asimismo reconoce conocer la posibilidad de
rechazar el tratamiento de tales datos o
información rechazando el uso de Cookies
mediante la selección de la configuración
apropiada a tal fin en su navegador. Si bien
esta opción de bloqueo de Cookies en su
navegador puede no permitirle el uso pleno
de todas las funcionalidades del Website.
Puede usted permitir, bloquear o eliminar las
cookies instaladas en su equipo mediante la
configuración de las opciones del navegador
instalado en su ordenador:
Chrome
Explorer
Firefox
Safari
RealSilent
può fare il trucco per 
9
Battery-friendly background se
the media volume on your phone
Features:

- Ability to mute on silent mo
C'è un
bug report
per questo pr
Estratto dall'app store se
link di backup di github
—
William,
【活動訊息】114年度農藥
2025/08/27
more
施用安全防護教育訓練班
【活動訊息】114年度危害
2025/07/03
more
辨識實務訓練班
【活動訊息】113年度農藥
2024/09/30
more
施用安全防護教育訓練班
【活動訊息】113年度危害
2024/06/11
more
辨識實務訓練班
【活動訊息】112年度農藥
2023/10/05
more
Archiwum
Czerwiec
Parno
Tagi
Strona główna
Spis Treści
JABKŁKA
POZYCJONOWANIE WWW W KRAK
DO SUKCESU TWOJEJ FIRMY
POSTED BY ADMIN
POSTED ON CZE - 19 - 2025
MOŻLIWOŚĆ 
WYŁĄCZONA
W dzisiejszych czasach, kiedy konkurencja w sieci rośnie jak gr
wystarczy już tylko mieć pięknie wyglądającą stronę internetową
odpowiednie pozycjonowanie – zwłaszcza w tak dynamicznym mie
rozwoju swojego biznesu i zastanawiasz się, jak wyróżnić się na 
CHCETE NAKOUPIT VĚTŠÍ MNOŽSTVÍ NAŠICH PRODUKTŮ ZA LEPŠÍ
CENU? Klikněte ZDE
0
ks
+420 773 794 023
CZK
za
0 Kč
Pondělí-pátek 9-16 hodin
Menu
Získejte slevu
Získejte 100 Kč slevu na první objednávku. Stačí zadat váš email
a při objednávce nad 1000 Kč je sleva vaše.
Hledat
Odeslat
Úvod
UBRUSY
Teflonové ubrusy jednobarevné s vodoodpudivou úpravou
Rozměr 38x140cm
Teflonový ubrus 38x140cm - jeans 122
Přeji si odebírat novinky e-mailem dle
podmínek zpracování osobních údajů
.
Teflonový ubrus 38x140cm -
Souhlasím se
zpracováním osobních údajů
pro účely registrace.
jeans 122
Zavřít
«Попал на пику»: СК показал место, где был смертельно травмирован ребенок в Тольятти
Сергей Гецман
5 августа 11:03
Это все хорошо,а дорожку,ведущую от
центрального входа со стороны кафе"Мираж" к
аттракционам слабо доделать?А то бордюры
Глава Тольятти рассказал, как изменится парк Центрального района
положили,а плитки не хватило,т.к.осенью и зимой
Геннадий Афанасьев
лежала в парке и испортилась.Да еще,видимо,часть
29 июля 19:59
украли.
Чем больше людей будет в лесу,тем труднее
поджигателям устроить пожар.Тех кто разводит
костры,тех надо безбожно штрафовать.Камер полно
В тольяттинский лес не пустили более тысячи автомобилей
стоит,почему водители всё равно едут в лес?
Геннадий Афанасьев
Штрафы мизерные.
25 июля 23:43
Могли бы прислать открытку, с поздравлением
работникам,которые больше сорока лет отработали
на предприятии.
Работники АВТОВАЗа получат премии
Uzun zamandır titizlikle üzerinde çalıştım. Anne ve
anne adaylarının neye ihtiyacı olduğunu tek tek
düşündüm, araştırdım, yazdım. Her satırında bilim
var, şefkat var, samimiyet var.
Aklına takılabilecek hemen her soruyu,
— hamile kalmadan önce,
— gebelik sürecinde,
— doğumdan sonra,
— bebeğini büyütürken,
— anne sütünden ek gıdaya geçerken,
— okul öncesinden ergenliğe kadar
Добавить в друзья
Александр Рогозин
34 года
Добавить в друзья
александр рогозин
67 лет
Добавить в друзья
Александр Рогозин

=====

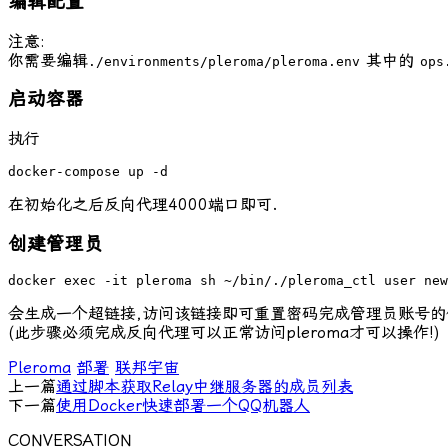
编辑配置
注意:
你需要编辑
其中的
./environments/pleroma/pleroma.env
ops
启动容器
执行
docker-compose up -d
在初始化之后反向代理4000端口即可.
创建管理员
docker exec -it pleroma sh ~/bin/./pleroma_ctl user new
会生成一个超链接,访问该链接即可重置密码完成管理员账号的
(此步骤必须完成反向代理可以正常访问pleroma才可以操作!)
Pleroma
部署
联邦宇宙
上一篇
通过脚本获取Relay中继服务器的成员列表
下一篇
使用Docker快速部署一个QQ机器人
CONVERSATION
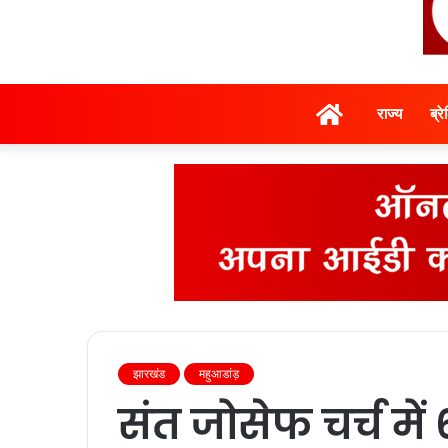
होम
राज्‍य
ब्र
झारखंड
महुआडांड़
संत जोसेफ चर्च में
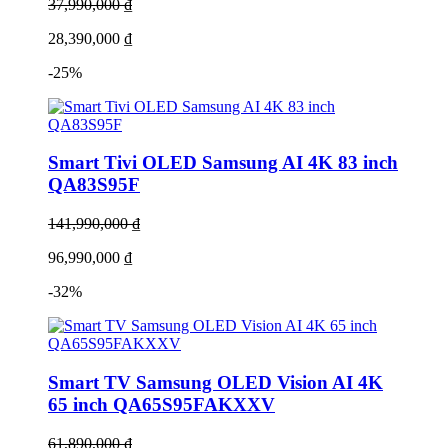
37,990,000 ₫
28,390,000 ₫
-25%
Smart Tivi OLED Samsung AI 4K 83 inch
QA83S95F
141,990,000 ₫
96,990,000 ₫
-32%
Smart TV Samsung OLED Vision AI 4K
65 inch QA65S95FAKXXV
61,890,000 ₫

=====

Your goal ▸
Update the listing lines starting at the one containing "asimismo reconoce conocer la posibilidad de" and ending at the one containing "esta opción de bloqueo de Cookies en su", replacing "navegador" with "explorador" and leaving everything else unchanged.

Answer section ▸
asimismo reconoce conocer la posibilidad de
rechazar el tratamiento de tales datos o
información rechazando el uso de Cookies
mediante la selección de la configuración
apropiada a tal fin en su explorador. Si bien
esta opción de bloqueo de Cookies en su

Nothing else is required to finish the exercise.